(記録の抜粋)
%%
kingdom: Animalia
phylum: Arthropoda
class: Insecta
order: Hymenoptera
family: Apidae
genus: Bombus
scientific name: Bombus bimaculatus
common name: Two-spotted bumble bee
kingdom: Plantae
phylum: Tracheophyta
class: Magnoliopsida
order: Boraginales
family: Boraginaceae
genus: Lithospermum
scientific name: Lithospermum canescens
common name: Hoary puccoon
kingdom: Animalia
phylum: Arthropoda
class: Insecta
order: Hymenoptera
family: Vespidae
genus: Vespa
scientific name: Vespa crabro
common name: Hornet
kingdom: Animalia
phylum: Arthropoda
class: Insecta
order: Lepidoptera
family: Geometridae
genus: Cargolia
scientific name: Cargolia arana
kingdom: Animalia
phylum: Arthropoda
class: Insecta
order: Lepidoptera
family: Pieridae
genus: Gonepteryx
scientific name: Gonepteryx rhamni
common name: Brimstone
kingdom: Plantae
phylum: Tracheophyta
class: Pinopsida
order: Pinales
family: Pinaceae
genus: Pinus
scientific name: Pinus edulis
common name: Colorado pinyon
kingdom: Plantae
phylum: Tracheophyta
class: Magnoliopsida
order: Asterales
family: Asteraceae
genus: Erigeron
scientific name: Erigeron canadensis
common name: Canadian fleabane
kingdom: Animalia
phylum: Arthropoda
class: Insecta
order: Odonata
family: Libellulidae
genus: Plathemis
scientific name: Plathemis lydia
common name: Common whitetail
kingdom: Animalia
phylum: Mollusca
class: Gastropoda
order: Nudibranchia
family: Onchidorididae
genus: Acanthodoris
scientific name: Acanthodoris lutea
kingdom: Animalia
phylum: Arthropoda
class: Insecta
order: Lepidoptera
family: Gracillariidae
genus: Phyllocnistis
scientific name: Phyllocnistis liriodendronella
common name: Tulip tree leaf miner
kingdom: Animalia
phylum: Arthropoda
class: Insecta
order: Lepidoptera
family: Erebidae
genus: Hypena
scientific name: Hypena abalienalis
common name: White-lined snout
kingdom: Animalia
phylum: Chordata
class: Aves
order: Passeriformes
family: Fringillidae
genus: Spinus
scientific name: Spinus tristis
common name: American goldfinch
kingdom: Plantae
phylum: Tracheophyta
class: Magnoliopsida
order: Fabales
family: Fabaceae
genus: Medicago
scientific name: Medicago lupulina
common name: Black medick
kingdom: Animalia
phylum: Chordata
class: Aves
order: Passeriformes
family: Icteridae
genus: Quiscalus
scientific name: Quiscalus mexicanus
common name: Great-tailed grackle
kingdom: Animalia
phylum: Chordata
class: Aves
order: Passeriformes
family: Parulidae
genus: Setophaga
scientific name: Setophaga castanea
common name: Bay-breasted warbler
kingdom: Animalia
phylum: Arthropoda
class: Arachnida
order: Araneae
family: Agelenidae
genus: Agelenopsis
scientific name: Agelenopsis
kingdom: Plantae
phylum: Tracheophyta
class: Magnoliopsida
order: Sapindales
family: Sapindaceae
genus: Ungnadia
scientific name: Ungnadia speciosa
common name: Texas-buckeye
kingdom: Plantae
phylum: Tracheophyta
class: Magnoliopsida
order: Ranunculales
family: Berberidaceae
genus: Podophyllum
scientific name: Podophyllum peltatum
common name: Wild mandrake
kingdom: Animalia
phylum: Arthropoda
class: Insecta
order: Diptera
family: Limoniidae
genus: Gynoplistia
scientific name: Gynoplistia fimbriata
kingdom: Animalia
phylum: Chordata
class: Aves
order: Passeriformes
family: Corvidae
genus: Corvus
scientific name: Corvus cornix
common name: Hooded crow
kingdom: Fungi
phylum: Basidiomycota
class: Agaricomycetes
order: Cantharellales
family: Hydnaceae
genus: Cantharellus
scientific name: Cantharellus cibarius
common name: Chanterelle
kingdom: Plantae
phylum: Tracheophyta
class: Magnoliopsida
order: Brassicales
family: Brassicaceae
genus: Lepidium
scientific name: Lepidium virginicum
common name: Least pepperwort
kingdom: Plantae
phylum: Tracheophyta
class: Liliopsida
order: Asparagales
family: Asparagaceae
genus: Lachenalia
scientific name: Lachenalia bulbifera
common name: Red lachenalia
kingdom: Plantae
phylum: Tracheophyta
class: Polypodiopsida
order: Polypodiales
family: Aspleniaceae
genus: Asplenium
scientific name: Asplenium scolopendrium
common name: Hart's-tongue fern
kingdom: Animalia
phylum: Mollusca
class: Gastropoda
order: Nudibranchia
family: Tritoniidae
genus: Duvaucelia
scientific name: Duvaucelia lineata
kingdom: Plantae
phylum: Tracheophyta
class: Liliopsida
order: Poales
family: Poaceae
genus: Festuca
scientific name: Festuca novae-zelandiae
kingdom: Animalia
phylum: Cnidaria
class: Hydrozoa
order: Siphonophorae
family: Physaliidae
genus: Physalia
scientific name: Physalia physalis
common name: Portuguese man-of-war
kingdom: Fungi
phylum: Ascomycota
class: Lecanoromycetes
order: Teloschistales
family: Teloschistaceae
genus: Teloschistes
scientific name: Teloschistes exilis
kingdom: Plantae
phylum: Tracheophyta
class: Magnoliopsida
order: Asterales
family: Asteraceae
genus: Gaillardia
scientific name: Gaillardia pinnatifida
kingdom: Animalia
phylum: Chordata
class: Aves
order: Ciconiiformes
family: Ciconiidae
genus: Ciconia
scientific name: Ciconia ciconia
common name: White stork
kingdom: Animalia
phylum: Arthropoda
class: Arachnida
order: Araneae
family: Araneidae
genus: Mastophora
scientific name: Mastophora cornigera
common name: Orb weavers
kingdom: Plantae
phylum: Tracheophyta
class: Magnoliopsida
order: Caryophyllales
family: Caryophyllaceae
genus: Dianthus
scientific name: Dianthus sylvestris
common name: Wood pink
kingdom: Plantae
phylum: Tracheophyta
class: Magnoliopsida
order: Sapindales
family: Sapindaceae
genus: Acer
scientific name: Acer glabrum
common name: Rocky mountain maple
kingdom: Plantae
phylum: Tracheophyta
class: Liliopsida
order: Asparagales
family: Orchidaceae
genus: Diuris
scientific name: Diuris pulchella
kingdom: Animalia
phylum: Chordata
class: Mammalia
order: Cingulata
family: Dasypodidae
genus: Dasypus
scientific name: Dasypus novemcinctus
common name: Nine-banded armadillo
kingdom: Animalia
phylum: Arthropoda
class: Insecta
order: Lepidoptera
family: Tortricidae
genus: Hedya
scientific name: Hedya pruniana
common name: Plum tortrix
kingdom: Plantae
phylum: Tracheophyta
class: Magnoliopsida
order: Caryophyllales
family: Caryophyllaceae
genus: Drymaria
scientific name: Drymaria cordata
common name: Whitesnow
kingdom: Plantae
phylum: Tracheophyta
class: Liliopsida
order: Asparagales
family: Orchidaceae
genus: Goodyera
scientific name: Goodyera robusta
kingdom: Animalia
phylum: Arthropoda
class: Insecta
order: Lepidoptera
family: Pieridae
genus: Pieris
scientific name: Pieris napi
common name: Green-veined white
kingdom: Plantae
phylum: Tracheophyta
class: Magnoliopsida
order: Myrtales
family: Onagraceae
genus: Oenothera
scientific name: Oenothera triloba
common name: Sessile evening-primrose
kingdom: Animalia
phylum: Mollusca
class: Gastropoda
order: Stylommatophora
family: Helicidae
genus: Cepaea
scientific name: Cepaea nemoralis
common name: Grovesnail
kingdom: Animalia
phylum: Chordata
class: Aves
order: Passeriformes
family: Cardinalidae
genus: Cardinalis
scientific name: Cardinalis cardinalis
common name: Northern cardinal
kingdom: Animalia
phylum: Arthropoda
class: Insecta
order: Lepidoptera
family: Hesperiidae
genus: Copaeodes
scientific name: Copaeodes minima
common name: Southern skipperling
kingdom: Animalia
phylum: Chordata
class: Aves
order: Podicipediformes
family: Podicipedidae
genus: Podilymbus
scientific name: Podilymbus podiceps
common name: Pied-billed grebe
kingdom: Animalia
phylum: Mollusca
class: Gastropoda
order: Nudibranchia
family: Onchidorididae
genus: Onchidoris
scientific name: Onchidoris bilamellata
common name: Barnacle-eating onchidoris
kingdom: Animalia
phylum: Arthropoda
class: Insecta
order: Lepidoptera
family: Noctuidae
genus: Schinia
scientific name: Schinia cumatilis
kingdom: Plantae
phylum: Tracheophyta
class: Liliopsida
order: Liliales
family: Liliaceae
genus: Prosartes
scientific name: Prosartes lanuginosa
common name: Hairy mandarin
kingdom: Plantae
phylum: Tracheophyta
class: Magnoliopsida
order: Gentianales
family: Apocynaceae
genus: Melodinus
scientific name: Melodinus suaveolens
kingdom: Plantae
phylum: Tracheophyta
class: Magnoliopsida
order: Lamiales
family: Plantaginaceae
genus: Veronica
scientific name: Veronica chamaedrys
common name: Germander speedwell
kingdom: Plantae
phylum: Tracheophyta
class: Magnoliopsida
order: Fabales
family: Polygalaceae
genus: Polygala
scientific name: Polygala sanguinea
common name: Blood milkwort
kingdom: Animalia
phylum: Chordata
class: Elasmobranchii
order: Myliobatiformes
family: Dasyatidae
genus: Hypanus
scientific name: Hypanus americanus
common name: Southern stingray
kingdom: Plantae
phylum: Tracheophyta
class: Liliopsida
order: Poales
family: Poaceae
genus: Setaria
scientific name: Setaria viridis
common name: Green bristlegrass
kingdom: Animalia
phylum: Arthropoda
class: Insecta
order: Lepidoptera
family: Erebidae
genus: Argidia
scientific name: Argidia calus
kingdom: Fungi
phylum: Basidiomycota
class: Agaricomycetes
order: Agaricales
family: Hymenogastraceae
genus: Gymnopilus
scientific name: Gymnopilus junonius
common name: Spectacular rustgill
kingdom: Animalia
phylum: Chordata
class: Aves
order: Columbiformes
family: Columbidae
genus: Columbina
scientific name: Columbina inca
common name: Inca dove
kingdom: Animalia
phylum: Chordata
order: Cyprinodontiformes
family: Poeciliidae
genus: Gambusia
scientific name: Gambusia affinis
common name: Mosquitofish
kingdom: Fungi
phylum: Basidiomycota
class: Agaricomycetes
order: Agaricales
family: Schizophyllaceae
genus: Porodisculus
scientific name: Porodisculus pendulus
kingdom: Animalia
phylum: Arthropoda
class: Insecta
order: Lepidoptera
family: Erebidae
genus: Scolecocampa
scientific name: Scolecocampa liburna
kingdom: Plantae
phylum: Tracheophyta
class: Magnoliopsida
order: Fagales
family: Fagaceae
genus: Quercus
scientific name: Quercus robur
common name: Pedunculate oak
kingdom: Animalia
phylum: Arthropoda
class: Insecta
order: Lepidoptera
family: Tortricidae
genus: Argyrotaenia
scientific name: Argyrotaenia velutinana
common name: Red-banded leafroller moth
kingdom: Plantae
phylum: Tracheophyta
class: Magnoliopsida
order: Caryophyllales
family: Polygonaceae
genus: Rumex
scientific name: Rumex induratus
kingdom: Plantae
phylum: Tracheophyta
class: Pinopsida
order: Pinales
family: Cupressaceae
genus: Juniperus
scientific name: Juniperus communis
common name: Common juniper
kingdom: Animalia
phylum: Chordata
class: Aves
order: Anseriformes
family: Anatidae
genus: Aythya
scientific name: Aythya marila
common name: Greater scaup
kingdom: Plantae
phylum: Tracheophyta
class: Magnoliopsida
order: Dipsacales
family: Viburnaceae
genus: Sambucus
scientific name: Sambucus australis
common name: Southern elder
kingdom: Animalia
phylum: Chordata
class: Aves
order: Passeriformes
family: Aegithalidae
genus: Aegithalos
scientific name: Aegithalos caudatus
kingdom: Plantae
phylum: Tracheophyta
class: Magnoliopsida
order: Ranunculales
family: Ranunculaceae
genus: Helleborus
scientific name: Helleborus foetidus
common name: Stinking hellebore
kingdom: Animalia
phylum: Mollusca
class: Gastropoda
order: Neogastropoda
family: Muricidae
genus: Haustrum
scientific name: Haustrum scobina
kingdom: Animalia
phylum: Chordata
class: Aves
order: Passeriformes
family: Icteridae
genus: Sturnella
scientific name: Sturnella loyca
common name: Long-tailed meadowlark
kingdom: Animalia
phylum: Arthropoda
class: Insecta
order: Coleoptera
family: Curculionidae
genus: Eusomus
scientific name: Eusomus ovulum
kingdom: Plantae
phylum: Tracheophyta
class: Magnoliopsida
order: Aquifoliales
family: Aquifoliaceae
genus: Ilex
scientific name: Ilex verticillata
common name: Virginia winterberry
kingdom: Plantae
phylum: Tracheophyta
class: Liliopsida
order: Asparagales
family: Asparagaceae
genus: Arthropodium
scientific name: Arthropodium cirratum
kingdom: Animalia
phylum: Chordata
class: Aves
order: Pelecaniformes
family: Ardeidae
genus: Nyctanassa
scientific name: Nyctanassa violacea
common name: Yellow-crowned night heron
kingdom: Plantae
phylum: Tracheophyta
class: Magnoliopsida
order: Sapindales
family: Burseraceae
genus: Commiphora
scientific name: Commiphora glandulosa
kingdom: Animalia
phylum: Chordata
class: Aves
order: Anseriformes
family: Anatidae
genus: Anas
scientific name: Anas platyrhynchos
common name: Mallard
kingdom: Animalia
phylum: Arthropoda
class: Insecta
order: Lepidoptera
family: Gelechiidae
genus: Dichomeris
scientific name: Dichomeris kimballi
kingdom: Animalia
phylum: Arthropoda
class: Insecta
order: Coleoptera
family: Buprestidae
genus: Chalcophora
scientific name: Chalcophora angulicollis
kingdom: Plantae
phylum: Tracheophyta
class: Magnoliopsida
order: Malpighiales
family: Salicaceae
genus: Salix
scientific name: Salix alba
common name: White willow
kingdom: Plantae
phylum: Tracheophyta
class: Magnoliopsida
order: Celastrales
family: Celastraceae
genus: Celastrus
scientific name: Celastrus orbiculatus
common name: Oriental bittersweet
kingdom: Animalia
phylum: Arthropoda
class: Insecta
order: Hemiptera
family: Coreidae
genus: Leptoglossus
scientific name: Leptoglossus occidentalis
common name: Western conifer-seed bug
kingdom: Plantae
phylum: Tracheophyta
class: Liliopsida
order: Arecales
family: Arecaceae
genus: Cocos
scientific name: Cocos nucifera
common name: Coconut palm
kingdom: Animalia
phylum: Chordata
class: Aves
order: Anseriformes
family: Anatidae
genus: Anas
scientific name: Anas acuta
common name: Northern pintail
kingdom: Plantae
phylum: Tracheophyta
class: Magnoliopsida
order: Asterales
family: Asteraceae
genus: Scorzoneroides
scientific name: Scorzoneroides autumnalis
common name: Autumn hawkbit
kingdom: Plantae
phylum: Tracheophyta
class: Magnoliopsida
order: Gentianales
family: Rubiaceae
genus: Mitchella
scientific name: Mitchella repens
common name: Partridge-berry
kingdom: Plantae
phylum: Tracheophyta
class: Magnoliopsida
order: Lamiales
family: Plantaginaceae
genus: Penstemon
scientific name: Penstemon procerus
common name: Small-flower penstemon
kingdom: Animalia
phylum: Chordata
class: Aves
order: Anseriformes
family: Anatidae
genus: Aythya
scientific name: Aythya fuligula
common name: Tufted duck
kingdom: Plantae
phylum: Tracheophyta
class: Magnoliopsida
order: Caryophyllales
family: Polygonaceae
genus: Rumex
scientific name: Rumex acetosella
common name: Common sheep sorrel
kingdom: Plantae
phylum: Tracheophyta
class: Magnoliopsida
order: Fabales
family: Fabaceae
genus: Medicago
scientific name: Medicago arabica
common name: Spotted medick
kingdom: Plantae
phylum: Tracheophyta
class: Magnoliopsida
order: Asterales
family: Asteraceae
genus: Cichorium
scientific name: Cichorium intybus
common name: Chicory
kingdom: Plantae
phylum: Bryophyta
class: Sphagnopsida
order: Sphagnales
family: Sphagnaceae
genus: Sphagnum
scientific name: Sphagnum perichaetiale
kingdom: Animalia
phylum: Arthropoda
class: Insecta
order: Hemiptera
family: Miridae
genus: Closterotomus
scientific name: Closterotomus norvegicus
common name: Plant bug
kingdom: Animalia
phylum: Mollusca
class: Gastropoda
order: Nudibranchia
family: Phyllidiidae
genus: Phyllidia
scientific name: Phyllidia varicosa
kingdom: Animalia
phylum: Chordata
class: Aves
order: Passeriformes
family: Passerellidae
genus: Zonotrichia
%%
(課題の詳細)
上の記録のうち、「genus: Schinia」を含む行から始めて「genus: Gymnopilus」を含む行で終わるまでを、一字も変えずに書き写してください。両端の行も含め、それ以外の行は書かないでください。

(期待される出力)
genus: Schinia
scientific name: Schinia cumatilis
kingdom: Plantae
phylum: Tracheophyta
class: Liliopsida
order: Liliales
family: Liliaceae
genus: Prosartes
scientific name: Prosartes lanuginosa
common name: Hairy mandarin
kingdom: Plantae
phylum: Tracheophyta
class: Magnoliopsida
order: Gentianales
family: Apocynaceae
genus: Melodinus
scientific name: Melodinus suaveolens
kingdom: Plantae
phylum: Tracheophyta
class: Magnoliopsida
order: Lamiales
family: Plantaginaceae
genus: Veronica
scientific name: Veronica chamaedrys
common name: Germander speedwell
kingdom: Plantae
phylum: Tracheophyta
class: Magnoliopsida
order: Fabales
family: Polygalaceae
genus: Polygala
scientific name: Polygala sanguinea
common name: Blood milkwort
kingdom: Animalia
phylum: Chordata
class: Elasmobranchii
order: Myliobatiformes
family: Dasyatidae
genus: Hypanus
scientific name: Hypanus americanus
common name: Southern stingray
kingdom: Plantae
phylum: Tracheophyta
class: Liliopsida
order: Poales
family: Poaceae
genus: Setaria
scientific name: Setaria viridis
common name: Green bristlegrass
kingdom: Animalia
phylum: Arthropoda
class: Insecta
order: Lepidoptera
family: Erebidae
genus: Argidia
scientific name: Argidia calus
kingdom: Fungi
phylum: Basidiomycota
class: Agaricomycetes
order: Agaricales
family: Hymenogastraceae
genus: Gymnopilus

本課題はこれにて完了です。